The little minx—she knew before she knocked he would never see her again, one way or another. Good thing he'd already loaded a half dozen boxes with his books in the car. He'd been hanging around for one last weekend in the low-income housing, waiting only for this month's benefits.
He ripped some clothes off the rack and crammed them into his hardshell suitcase. He thought to pull the hard drives out of the desktop, but a firm knock at the door changed the plan.
"Jon Burns?" came the manager's voice.
He peeped through the mail slot for a close up of her varicose veins below the fuzzy hem on her pink nightgown. Behind this vision stood two sets of dark trousers, the brown pair tucked into jackboots.
He tore his beloved comforter off the bed. After shoving it out the bathroom window, he squeezed his short, lithe frame through and fell out onto the back alley. He crawled halfway back inside and tried to jimmy out the suitcase, scraping his knuckles in the process, but it stuck tight in the window frame. Summoning everything he had, he yanked it through, ripping out the rotted casement. He landed hard on his backside as the suitcase flew over his head and the window shattered on the asphalt. He trotted across the parking lot and shoved everything into the back seat of his once-yellow car.

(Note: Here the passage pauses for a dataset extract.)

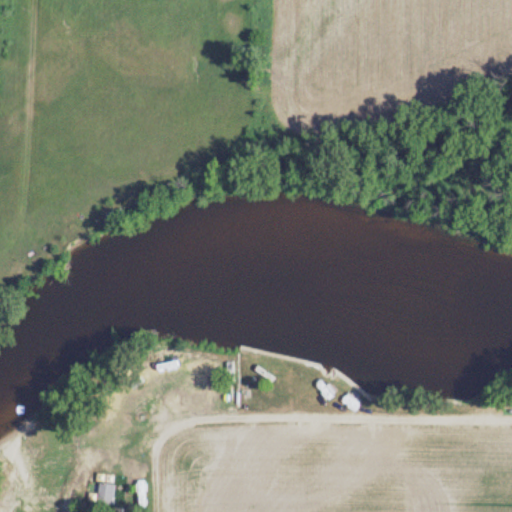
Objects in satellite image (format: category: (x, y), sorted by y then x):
river: (238, 284)
road: (300, 418)
building: (110, 494)
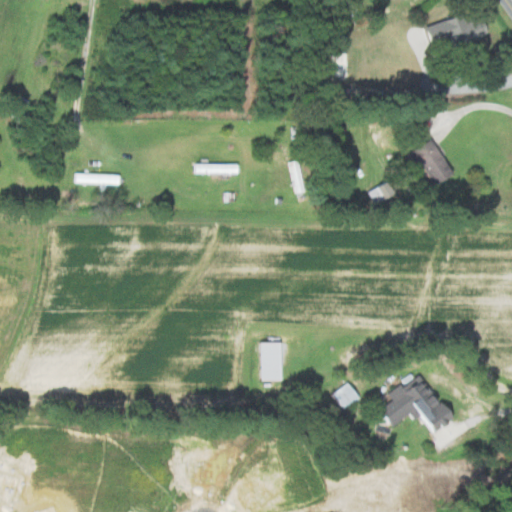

Somewhere along the side streets to downtown Santa Cruz, his vise grip on the steering wheel relaxed. He licked his scraped knuckles and palms.
Drain the bank accounts, sell the food stamps at the co-op, gas up and be gone. I-80 might still be closed in Wyoming, so he'd have to take the southern route, head down State 99 to I-40. That meant the whole day and then well into the night just to get out of California, looking at a whole lot of nothing on the way down. He lit a long cigarette butt and inhaled deeply.
I could use a little nothing right now, thank you. And a lot would be just fine.
* * *
Sarah gazed through the canvas, tapping a tooth with her pinkie fingernail, the brush sticking out from her fist. The speakers moaned barely audible grunge, the low volume a concession to her campus apartment neighbors. Her smock, a now sleeveless denim shirt nearing disintegration, allowed her arms free movement, its front tails in a knot with threadbare rabbit ears above her otherwise naked frame.
Satisfied with the swirling background, she lined up materials for the next phase, the archangel himself—itself, whatever. The drag from pushing herself through to sunrise for the umpteenth time pressed in on her, caffeine both essential and useless at this point. But now she could fade into the canvas with hours of fine brushwork on the wing feathers.